KARACHI: Azka Malik has spent the past four years learning the ropes in order to become a commercial pilot, and now she’s ready to join the ranks of her male-dominated industry in the hopes of paving the way for other women.
According to statistics compiled by Women in Aviation International, women make up about 7% of commercial pilots worldwide. Though the exact percentage is unknown, it is significantly lower in Pakistan.
Women make up less than 7% of the world’s pilot population. Malik, now 23 years old, told Arab News on Tuesday that being a female pilot is “obviously a very big challenge for us girls to come out here,” as she sat in the cockpit of a Cessna at her aviation school.
She is entering the field after graduating from the Sky Wing academy in Karachi, unfazed by the sexism and other biases she may encounter.
“It’s incredible, that sense of freedom you get when you’re in the air. It’s unlike anything else in the world,” she exclaimed.
Increased female participation indicates positive change.
Women are also already at the forefront of fields like aircraft maintenance and mechanical support.

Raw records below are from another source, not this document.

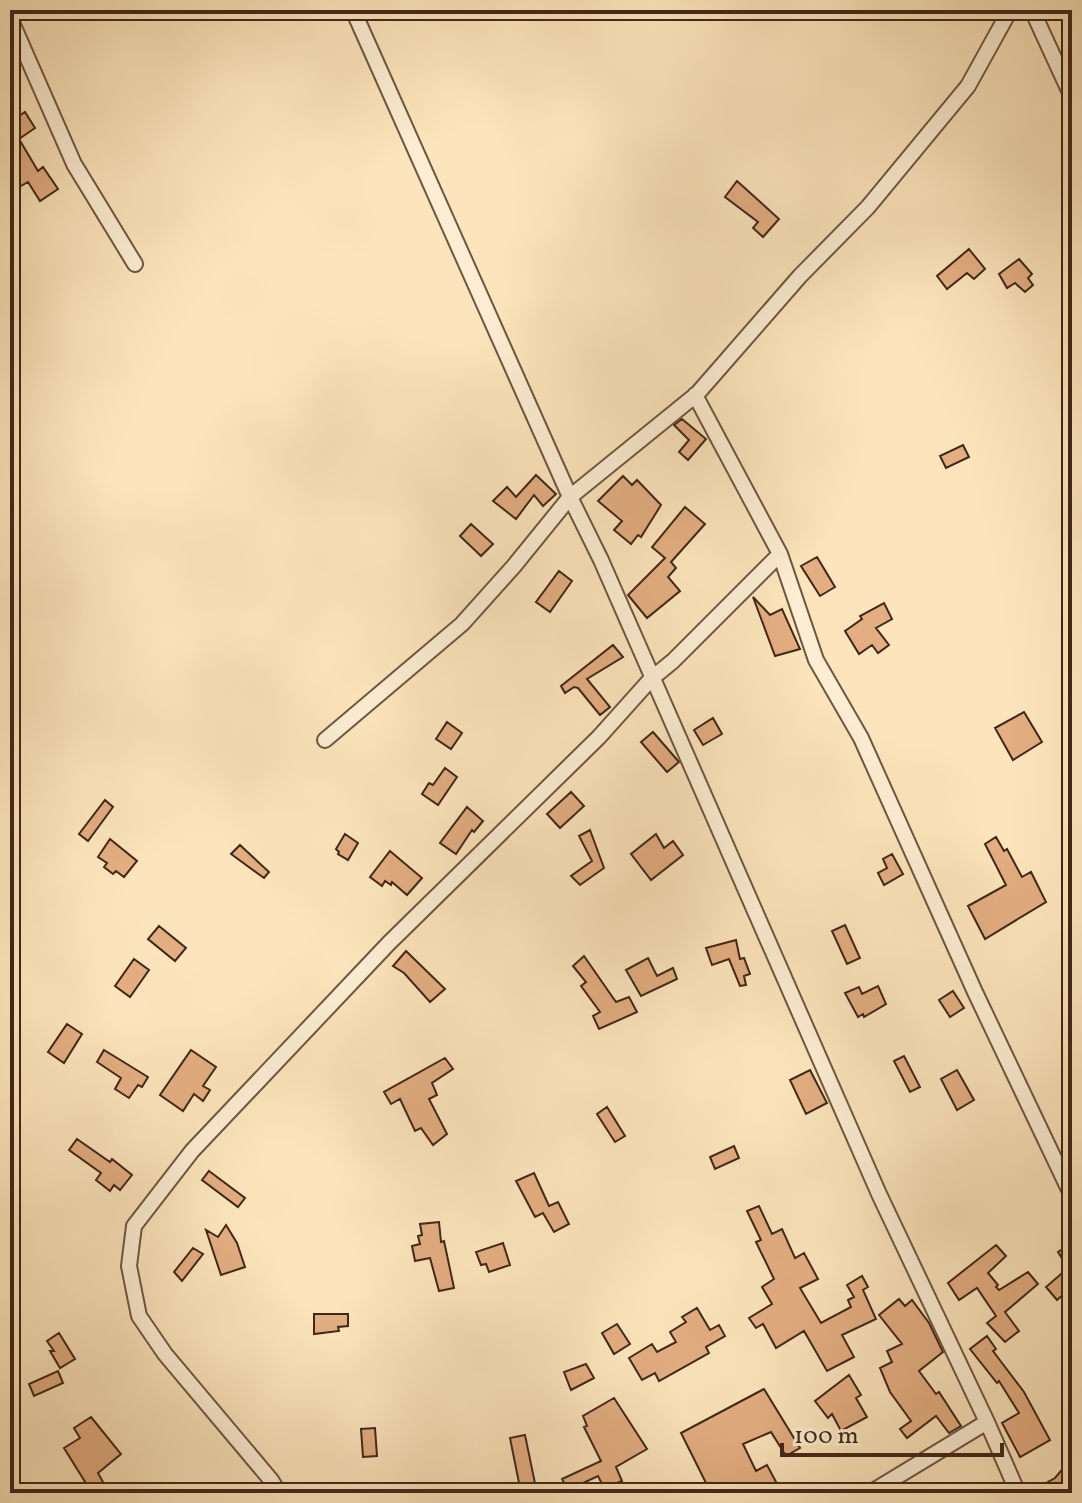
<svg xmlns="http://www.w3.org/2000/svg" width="1082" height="1503" font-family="Vollkorn,serif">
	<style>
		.building { fill: #e3ae82; stroke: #412718; stroke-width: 2 }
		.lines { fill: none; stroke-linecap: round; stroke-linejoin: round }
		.minor-casing { stroke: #705641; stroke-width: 18 }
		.minor { stroke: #fdeed3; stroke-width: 14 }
	</style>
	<rect width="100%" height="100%" fill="#fce5bc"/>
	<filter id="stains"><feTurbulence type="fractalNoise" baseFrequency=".0025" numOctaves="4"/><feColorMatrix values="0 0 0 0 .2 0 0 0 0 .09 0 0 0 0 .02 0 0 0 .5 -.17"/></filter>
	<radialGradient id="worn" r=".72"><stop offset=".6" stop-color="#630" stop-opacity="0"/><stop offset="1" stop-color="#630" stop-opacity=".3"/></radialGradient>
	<!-- building -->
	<path class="building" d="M25,112l10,16 -16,11 19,32 5,-4 15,22 -18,12 -12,-19 -18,10v-70z
		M737,181l42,38 -16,18 -10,-9 5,-6 -33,-25z
		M969,249l16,20 -11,10 -7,-6 -20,16 -10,-13z
		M1019,259l13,15 -4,4 5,7 -8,7 -10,-9 -8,5 -8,-14z
		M682,419l24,20 -18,21 -9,-8 10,-12 -15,-15z
		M963,445l6,12 -23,11 -6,-12z
		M536,475l20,19 -13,12 -9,-11 -18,24 -23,-18 14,-14 9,10z
		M623,476l9,9 5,-5 24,25 -20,32 -3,-2 -7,9 -17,-14 8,-9 -24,-20z
		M685,507l20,17 -34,38 5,6 -8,9 12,14 -33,27 -19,-23 37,-37 -13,-11z
		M471,524l22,20 -12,12 -21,-20z
		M817,557l18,30 -15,9 -19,-30z
		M559,571l13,10 -22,31 -14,-10z
		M753,597l17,18 12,-6 18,40 -25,7z
		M884,603l8,16 -16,9 13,17 -11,8 -6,-8 -13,9 -14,-23 17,-12 -2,-3z
		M613,645l10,12 -36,22 23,28 -10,8 -22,-27 -4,-1 -9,6 -4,-7z
		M1024,712l18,30 -29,18 -18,-32z
		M713,718l9,16 -19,11 -9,-15z
		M447,722l15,11 -11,16 -15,-10z
		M653,732l26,30 -12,10 -26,-30z
		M445,768l12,9 -19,28 -16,-11 7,-11 4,2z
		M571,792l13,14 -24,22 -13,-14z
		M105,800l8,7 -25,34 -9,-7z
		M467,807l16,14 -9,11 -2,-2 -16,24 -16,-11z
		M590,830l14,38 -24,17 -9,-9 21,-15 -13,-25z
		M345,834l13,9 -10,17 -10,-6 1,-2 -3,-3z
		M656,834l8,14 9,-7 10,14 -32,25 -20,-26z
		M996,837l8,14 3,-2 15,28 9,-5 15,30 -61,37 -17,-33 38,-21 -21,-41z
		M110,839l27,22 -13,16 -8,-6 -3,3 -9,-7 3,-4 -9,-6z
		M240,845l29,27 -5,6 -33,-24z
		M390,851l32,27 -15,17 -15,-13 -1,3 -6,-4 -3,5 -12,-9z
		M892,854l11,20 -19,11 -6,-12 9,-5 -4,-9z
		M845,925l15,33 -13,6 -15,-33z
		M159,926l27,22 -11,13 -27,-22z
		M736,940l4,19 4,-1 6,16 -6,2 2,9 -6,1 -11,-27 -17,6 -6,-17z
		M406,951l39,38 -15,13 -26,-29 -11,-7z
		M584,956l32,46 13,-5 8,15 -38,17 -6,-13 7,-4 -19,-26 5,-4 -13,-16z
		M648,958l9,18 16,-8 4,11 -36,17 -15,-26z
		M134,959l15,11 -19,27 -15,-11z
		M878,986l8,18 -22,13 -1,-3 -5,3 -13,-24 14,-6 3,7z
		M953,991l11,17 -14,9 -11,-17z
		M67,1024l15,10 -18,29 -16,-11z
		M104,1050l44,27 -6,10 -4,-2 -9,13 -14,-9 6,-11 -24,-16z
		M191,1050l25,17 -13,19 7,4 -7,11 -9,-7 -11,17 -23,-16z
		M904,1056l16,31 -10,5 -16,-31z
		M445,1058l8,11 -21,14 5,12 -8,4 18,35 -14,11 -12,-17 -6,3 -15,-32 -9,5 -7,-12z
		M810,1070l17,33 -21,11 -16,-34z
		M957,1070l17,30 -17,10 -16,-31z
		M607,1107l18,29 -10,6 -18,-28z
		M77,1139l33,23 2,-3 20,16 -12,15 -6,-5 -4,6 -14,-11 5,-7 -32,-23z
		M734,1146l5,12 -24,11 -5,-12z
		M209,1171l36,27 -7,9 -36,-27z
		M534,1173l15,33 9,-4 11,22 -15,8 -11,-19 -8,4 -19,-36z
		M759,1206l13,28 10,-5 13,29 9,-5 14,26 -18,9 21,35 30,-16 -3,-7 6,-3 -7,-12 15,-9 6,11 -5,3 13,29 -34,16 12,22 -27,14 -23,-40 -28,17 -13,-24 -7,4 -7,-10 23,-14 -10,-17 12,-8 -18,-37 5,-2 -14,-29z
		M439,1222l2,20 3,-1 10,47 -15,3 -9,-33 -15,3 -3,-15 8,-2 -2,-8 4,-1 -2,-11z
		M226,1225l11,18 8,24 -24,8 -15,-45 12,7z
		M503,1243l7,22 -21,7 -3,-8 -5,1 -5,-13z
		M1072,1243v44l-15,13 -11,-13 22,-19 -10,-16z
		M996,1245l10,11 -18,17 10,12 -2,2 3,3 29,-18 10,12 -33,28 14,19 -14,11 -18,-19 9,-7 -19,-28 -18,12 -11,-17z
		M193,1248l10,6 -21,27 -8,-9z
		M899,1299l6,7 7,-6 17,23 14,29 -24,19 17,23 3,-2 22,34 -12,7 -13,-17 -29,22 -7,-9 11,-8 -21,-29 -10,-24 12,-6 -5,-11 15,-7 -23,-29z
		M697,1308l13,22 9,-5 6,11 -19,11 3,6 -50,28 -4,-8 -13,7 -13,-22 23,-14 5,8 19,-10 -6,-10 16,-10 -4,-5z
		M314,1314h34v12l-10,1 1,4 -25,3z
		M617,1324l13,20 -16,10 -12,-21z
		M59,1333l16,26 -15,9 -10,-17h4l-7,-10z
		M987,1336l9,13 -3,2 31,41 26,48 -30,17 -18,-34 17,-10 -20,-32 -2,2 -27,-34z
		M586,1364l8,14 -23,12 -7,-18z
		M58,1371l5,12 -29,13 -5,-12z
		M849,1375l12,20 -5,3 11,19 -26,14 -9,-17 -4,4 -13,-17z
		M764,1389l36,59 -14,8 -15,-24 -28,12 13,27 11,-6 15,28h-71l-30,-60z
		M614,1398l33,51 -31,18 6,14 -18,7 -6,-12 -30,14 -6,-11 39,-18 -17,-34 3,-1 -4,-10z
		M91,1417l30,37 -23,19 11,20h-17l-28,-45 16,-10 -6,-10z
		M375,1428l2,28 -14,1 -2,-28z
		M525,1435l12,58h-16l-11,-55z
		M1072,1458v35h-44l27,-15z"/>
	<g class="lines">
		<defs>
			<path id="minor" d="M353,10l217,487 31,63 278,634 108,228 31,71
				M1032,10l40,87
				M10,18l64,146 61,100
				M695,395l85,159 36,106 45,78 114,254 97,204
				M325,740l137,-116 52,-58 56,-69 127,-103 103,-118 68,-69 100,-121 42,-76
				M279,1493l-8,-13 -106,-126 -26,-38 -10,-50 5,-40 58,-75 197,-208 210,-206 52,-58 22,-18 107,-107
				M870,1493l117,-71"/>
		</defs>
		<!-- minor casing -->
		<use href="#minor" class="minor-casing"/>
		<!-- minor -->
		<use href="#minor" class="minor"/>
	</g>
	<!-- margin -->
	<rect width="1082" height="1503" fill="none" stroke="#fce5bc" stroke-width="40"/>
	<rect x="12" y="12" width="1058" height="1479" fill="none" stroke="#412718" stroke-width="4"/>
	<rect x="20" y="20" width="1042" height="1463" fill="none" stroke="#412718" stroke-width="2"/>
	<!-- scale -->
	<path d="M782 1443v12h220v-12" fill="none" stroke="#412718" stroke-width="4"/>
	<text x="794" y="1443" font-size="24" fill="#412718" stroke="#fdeed3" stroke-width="6" paint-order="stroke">100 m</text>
	<rect width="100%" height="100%" filter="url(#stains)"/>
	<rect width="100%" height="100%" fill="url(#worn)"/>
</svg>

Committed to proving that aircraft maintenance is not exclusively a man’s job, Komal Khalid, a 25-year-old technician and fellow Sky Wing alum, thinks women have finally broken the glass ceiling.
Yes, it’s a competitive industry, but that doesn’t mean women can’t succeed in it. “We are here and we are doing it, right in front of you,” she emphasized. “There is no work in the world that only a man can do. These ideas are becoming antiquated.
And according to 25-year-old Subhana Anwer, who works as an aircraft maintenance technician, the field is open to anyone who can read the dense science textbooks
necessary to become an expert in it, regardless of gender.
“Being an aviation maintenance as a career, it takes a lot of studying, it takes a lot of hard work,” she said.
As a pilot, I can tell you that it takes a lot of effort to speak from the heart about aviation. Doing so is challenging. A great deal of homework must be completed. The hours are very late. There will be challenges, and, in all honesty, a lot of perseverance and hard work will be required.
It’s encouraging to see more women taking risks.
Sky Wings has trained 25 pilots and 42 aircraft technicians since 2019. There were seven female pilots and twenty-two female technicians. Sky Wings is just one of nine similar aviation schools in Pakistan.
According to Arab News, the school’s CEO, Imran Aslam Khan, said that several women he had trained as pilots, engineers, and technicians had found jobs with various airlines in Pakistan and abroad.
There will be no development in any country, we believe, until women are included in all sectors of the economy.